[SHORT EXERCISE]
Copy out every one of the records below word for word.
──────── THE INPUT
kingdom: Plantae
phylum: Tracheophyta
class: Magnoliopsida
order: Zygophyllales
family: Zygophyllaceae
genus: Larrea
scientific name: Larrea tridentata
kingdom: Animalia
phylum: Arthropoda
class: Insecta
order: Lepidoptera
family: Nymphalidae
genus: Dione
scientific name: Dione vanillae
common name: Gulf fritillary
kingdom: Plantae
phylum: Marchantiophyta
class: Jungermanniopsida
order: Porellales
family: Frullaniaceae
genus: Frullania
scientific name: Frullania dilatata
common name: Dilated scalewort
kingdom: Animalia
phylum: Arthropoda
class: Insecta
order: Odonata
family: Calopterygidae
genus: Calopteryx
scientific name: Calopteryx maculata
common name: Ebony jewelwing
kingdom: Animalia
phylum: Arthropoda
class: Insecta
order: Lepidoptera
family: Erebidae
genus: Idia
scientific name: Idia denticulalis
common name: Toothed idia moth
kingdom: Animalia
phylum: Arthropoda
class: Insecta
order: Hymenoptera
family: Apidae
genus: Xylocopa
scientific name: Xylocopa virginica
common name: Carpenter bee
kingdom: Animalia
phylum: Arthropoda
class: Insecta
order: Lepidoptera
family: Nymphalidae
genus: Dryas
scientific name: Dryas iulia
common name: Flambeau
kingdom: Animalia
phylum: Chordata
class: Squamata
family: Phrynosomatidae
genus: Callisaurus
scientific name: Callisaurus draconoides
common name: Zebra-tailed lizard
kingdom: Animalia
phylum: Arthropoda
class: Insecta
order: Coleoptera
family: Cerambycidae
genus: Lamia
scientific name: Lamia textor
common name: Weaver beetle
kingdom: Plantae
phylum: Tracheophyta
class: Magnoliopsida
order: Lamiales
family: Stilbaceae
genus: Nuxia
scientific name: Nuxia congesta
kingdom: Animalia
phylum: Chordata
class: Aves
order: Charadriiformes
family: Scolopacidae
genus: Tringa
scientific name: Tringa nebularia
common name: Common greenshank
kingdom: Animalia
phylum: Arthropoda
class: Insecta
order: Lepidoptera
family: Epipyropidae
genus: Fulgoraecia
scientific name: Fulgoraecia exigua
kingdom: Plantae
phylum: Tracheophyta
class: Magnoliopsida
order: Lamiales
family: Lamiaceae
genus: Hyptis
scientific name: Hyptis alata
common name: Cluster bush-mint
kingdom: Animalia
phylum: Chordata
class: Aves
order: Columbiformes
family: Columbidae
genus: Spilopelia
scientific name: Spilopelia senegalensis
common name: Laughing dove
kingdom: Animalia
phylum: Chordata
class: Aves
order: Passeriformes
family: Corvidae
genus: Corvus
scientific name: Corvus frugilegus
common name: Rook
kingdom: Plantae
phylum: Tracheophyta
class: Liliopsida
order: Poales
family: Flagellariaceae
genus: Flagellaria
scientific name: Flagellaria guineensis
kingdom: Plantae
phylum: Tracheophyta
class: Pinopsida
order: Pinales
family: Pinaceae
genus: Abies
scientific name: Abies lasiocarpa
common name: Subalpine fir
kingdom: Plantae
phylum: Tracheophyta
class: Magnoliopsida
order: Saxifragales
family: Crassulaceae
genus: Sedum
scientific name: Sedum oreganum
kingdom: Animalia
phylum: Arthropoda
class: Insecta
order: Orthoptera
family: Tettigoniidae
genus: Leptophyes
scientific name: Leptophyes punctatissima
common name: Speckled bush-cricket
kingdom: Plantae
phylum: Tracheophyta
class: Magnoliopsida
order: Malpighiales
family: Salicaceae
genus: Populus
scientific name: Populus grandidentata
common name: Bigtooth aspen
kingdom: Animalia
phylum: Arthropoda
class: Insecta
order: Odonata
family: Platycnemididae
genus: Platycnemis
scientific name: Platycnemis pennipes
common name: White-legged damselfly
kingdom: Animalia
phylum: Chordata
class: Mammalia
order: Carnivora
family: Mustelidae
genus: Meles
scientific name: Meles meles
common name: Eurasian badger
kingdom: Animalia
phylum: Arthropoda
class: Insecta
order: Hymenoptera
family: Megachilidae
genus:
────────────────
[WRITTEN SOLUTION]
kingdom: Plantae
phylum: Tracheophyta
class: Magnoliopsida
order: Zygophyllales
family: Zygophyllaceae
genus: Larrea
scientific name: Larrea tridentata
kingdom: Animalia
phylum: Arthropoda
class: Insecta
order: Lepidoptera
family: Nymphalidae
genus: Dione
scientific name: Dione vanillae
common name: Gulf fritillary
kingdom: Plantae
phylum: Marchantiophyta
class: Jungermanniopsida
order: Porellales
family: Frullaniaceae
genus: Frullania
scientific name: Frullania dilatata
common name: Dilated scalewort
kingdom: Animalia
phylum: Arthropoda
class: Insecta
order: Odonata
family: Calopterygidae
genus: Calopteryx
scientific name: Calopteryx maculata
common name: Ebony jewelwing
kingdom: Animalia
phylum: Arthropoda
class: Insecta
order: Lepidoptera
family: Erebidae
genus: Idia
scientific name: Idia denticulalis
common name: Toothed idia moth
kingdom: Animalia
phylum: Arthropoda
class: Insecta
order: Hymenoptera
family: Apidae
genus: Xylocopa
scientific name: Xylocopa virginica
common name: Carpenter bee
kingdom: Animalia
phylum: Arthropoda
class: Insecta
order: Lepidoptera
family: Nymphalidae
genus: Dryas
scientific name: Dryas iulia
common name: Flambeau
kingdom: Animalia
phylum: Chordata
class: Squamata
family: Phrynosomatidae
genus: Callisaurus
scientific name: Callisaurus draconoides
common name: Zebra-tailed lizard
kingdom: Animalia
phylum: Arthropoda
class: Insecta
order: Coleoptera
family: Cerambycidae
genus: Lamia
scientific name: Lamia textor
common name: Weaver beetle
kingdom: Plantae
phylum: Tracheophyta
class: Magnoliopsida
order: Lamiales
family: Stilbaceae
genus: Nuxia
scientific name: Nuxia congesta
kingdom: Animalia
phylum: Chordata
class: Aves
order: Charadriiformes
family: Scolopacidae
genus: Tringa
scientific name: Tringa nebularia
common name: Common greenshank
kingdom: Animalia
phylum: Arthropoda
class: Insecta
order: Lepidoptera
family: Epipyropidae
genus: Fulgoraecia
scientific name: Fulgoraecia exigua
kingdom: Plantae
phylum: Tracheophyta
class: Magnoliopsida
order: Lamiales
family: Lamiaceae
genus: Hyptis
scientific name: Hyptis alata
common name: Cluster bush-mint
kingdom: Animalia
phylum: Chordata
class: Aves
order: Columbiformes
family: Columbidae
genus: Spilopelia
scientific name: Spilopelia senegalensis
common name: Laughing dove
kingdom: Animalia
phylum: Chordata
class: Aves
order: Passeriformes
family: Corvidae
genus: Corvus
scientific name: Corvus frugilegus
common name: Rook
kingdom: Plantae
phylum: Tracheophyta
class: Liliopsida
order: Poales
family: Flagellariaceae
genus: Flagellaria
scientific name: Flagellaria guineensis
kingdom: Plantae
phylum: Tracheophyta
class: Pinopsida
order: Pinales
family: Pinaceae
genus: Abies
scientific name: Abies lasiocarpa
common name: Subalpine fir
kingdom: Plantae
phylum: Tracheophyta
class: Magnoliopsida
order: Saxifragales
family: Crassulaceae
genus: Sedum
scientific name: Sedum oreganum
kingdom: Animalia
phylum: Arthropoda
class: Insecta
order: Orthoptera
family: Tettigoniidae
genus: Leptophyes
scientific name: Leptophyes punctatissima
common name: Speckled bush-cricket
kingdom: Plantae
phylum: Tracheophyta
class: Magnoliopsida
order: Malpighiales
family: Salicaceae
genus: Populus
scientific name: Populus grandidentata
common name: Bigtooth aspen
kingdom: Animalia
phylum: Arthropoda
class: Insecta
order: Odonata
family: Platycnemididae
genus: Platycnemis
scientific name: Platycnemis pennipes
common name: White-legged damselfly
kingdom: Animalia
phylum: Chordata
class: Mammalia
order: Carnivora
family: Mustelidae
genus: Meles
scientific name: Meles meles
common name: Eurasian badger
kingdom: Animalia
phylum: Arthropoda
class: Insecta
order: Hymenoptera
family: Megachilidae
genus:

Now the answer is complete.